Gilbert & George already knew that they were seeking for a form of art that was to them entirely rooted in the real world in the streets and clamor and traffic and buildings and hearts of strangers: an Art For All. Their art would be multi- allusive reaching out to all of the mystery and passion and boredom and volatility of our modern urban world. Their subject was literally at their feet along countless streets, the thoroughfares of the passage of millions of lives, and dense with the yearly thickening tracery of human existence.
They would celebrate the lost world of Imperial and Commonwealth Britain, chasing down its ghosts on old postcards and in war memorials, music hall songs and Victorian architecture. All that was rejected or outlawed by the rigid dogma of contemporary art as they perceived it: their art would embrace all that was culturally and aesthetically homeless, and all who were actually homeless or unheeded, cast out, fallen through the cracks of life.
And so for Gilbert & George, like the poet T. S. Eliot and the novelist Charles Dickens before them, the dark swell of Londons ocean of humanity would offer a subject that was at once local and universal, brutally real yet ceaselessly animated by instances of visionary epiphany.
Gilbert & George Art Exhibition at NMNM-Villa Paloma is an unmissable occasion to see Gilbert & George showing this unique collection of their art.
Art for all is the belief that underpins Gilbert & Georges art. Their trademark format is the large grid, a square or rectangular picture broken into sections that becomes a unified field of signs and images.
Gilbert & George began working together in 1967 when they met at St Martins School of Art, and from the beginning, in their films and living sculpture they appeared as figures in their own work. The artists believe that everything is potential subject matter for their work, and they have always addressed social issues, taboos and artistic conventions. Implicit in their work is the idea that an artists sacrifice and personal investment is a necessary condition of art. They have depicted themselves as naked figures in their own work, recasting the male nude as something vulnerable and fragile rather than as a potent figure of strength. The backdrop and inspiration for much of their work is the East End of London where Gilbert & George have lived and worked for over 40 years. From street signs to Ginkgo trees, from chewing gum stains on the pavements to vistas of urban grandeur and decay, their work is both an ongoing portrait of a city and a reflection on the human condition. Working in series, Gilbert & George have confronted many of the fundamental issues of existence: sex, religion, corruption, violence, hope, fear, racial tension, patriotism, addiction and death.

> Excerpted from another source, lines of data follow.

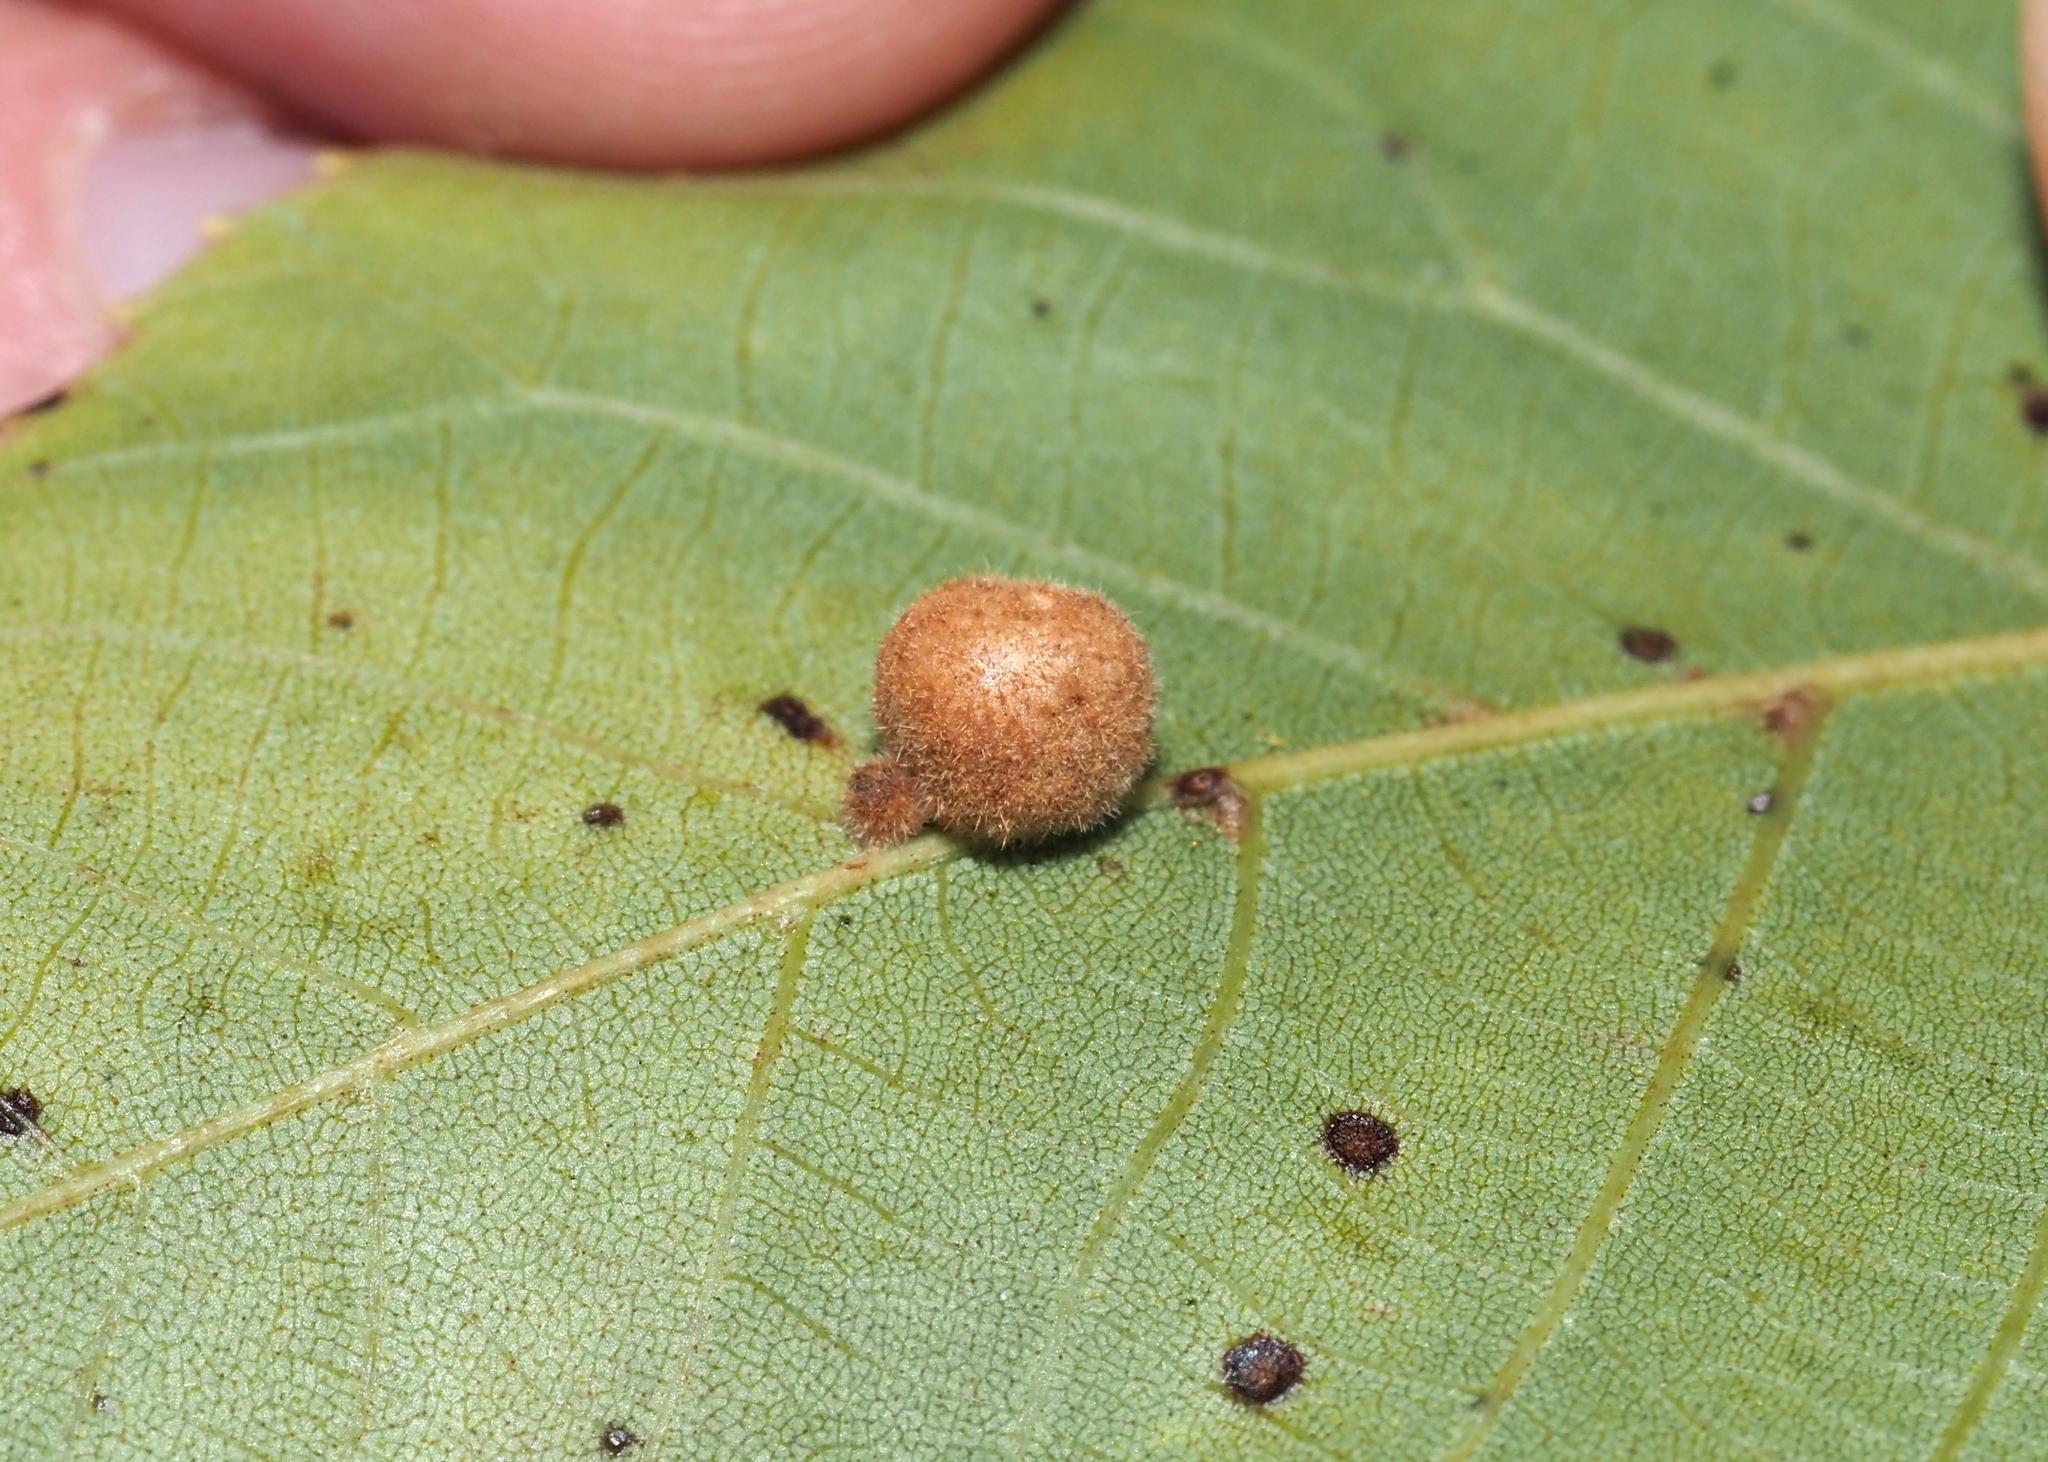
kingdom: Animalia
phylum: Arthropoda
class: Insecta
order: Diptera
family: Cecidomyiidae
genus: Caryomyia
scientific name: Caryomyia
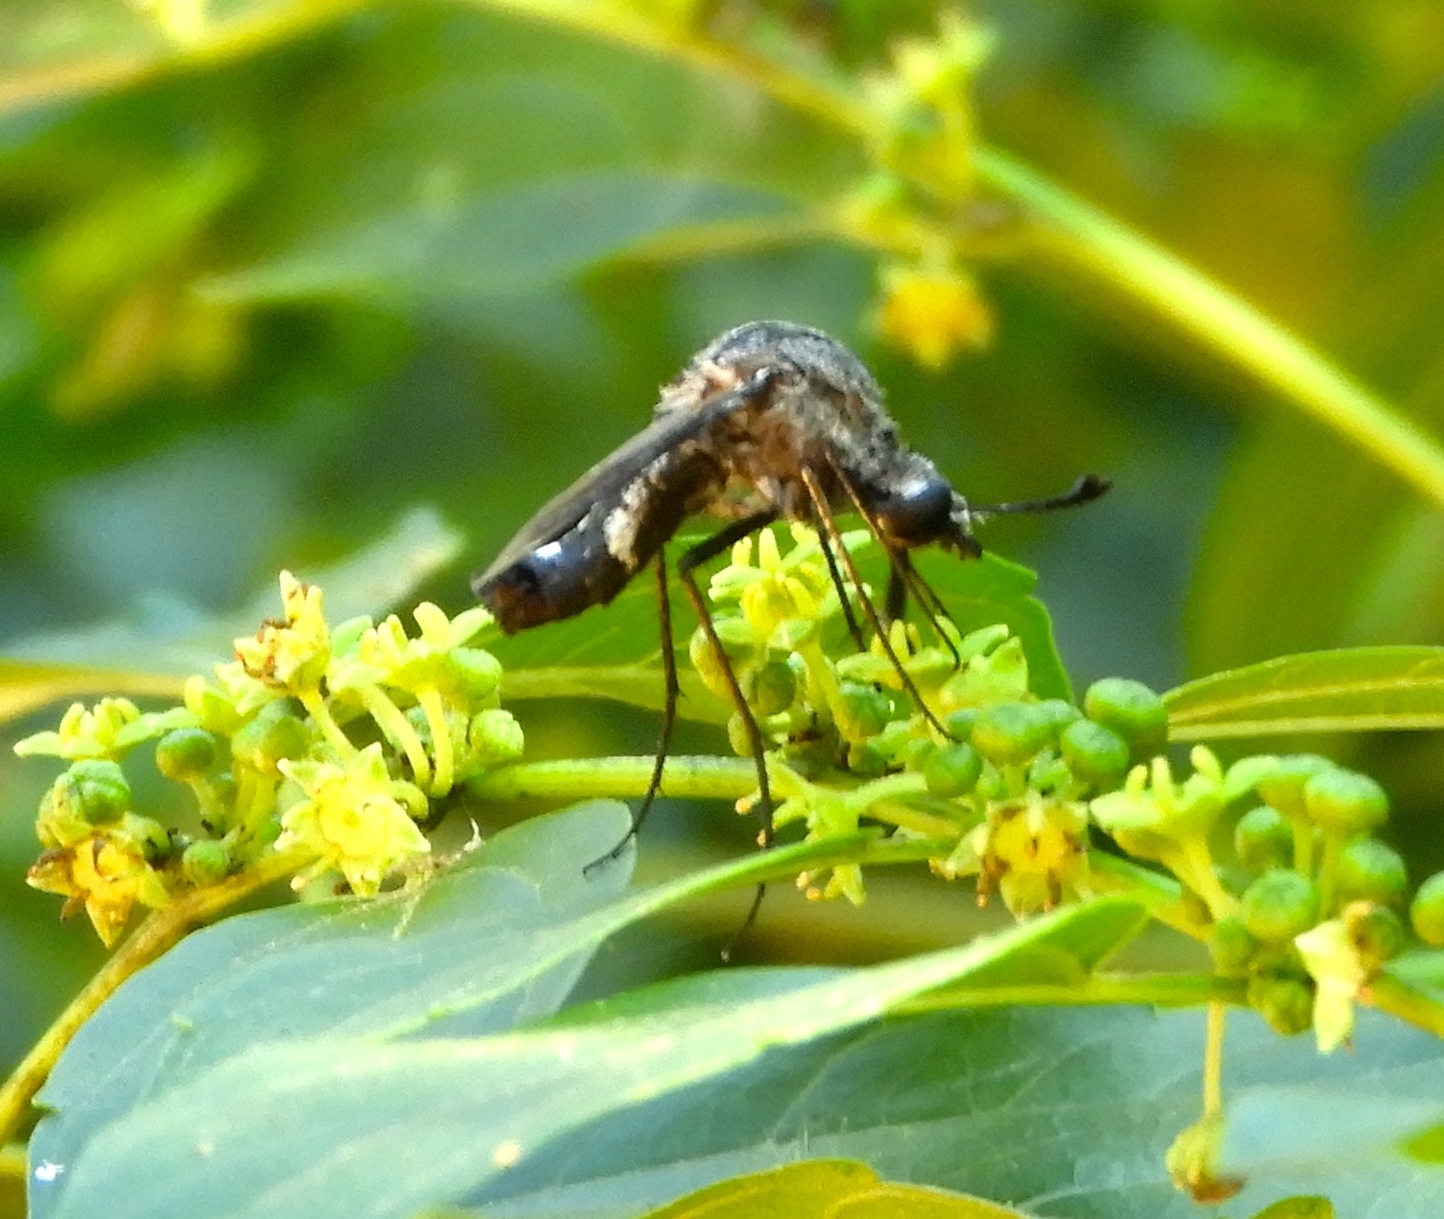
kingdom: Animalia
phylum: Arthropoda
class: Insecta
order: Diptera
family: Bombyliidae
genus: Lepidophora
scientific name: Lepidophora
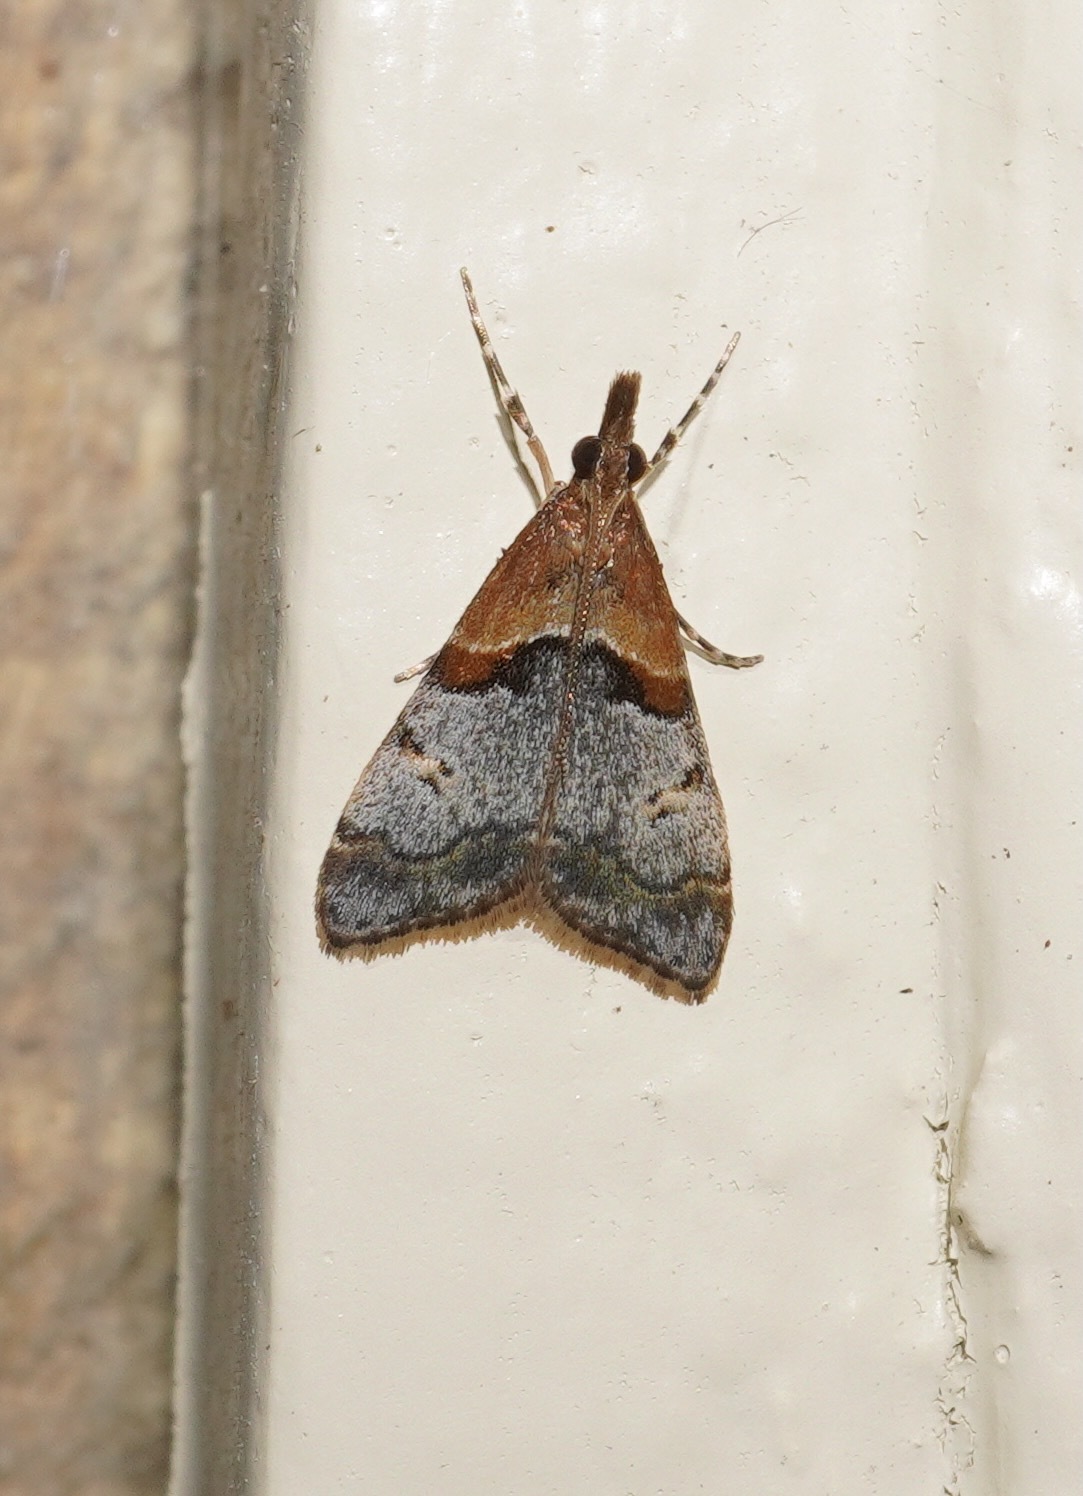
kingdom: Animalia
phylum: Arthropoda
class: Insecta
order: Lepidoptera
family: Crambidae
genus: Antiscopa
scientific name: Antiscopa epicomia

Our subject matter is the world. It is pain. Pain. Just to hear the world turning is pain, isnt it? Totally, every day, every second. Our inspiration is all those people alive today on the planet, the desert, the jungle, the cities. We are interested in the human person, the complexity of life. --Gilbert & George
Gilbert was born in the Dolomites, Italy in 1943; George was born in Devon in 1942 and both live and work in London. Together they have participated in many important group and solo exhibitions including 51st International Venice Biennale (2005), Turner Prize (1984) and Carnegie International (1985). They have had extensive solo exhibitions, including, Whitechapel Art Gallery (1971-1972), National Gallery, Beijing (1993), Shanghai Art Museum (1993), Stedelijk Museum, Amsterdam (1995-1996), Musée dArt Moderne de la Ville de Paris (1998), Serpentine Gallery, London (2002), Kunsthaus Bregenz (2002) and Kestnergesellschaft, Hannover (2004-2005), Tate Modern, London and Haus der Kunst, Munich (both 2007), Brooklyn Museum of Art, New York and Philadelphia Museum of Art, Philadelphia (all 2008), Jack Freak Pictures, CAC Malaga; Museum of Contemporary Art, Zagreb and Palais des Beaux Arts, Brussels (all 2010) and the Deichtorhallen, Hamburg, Kunstmuseum Linz, Linz (both 2011) and Laznia Centre for Contemporary Art, Gdansk (2011-2012).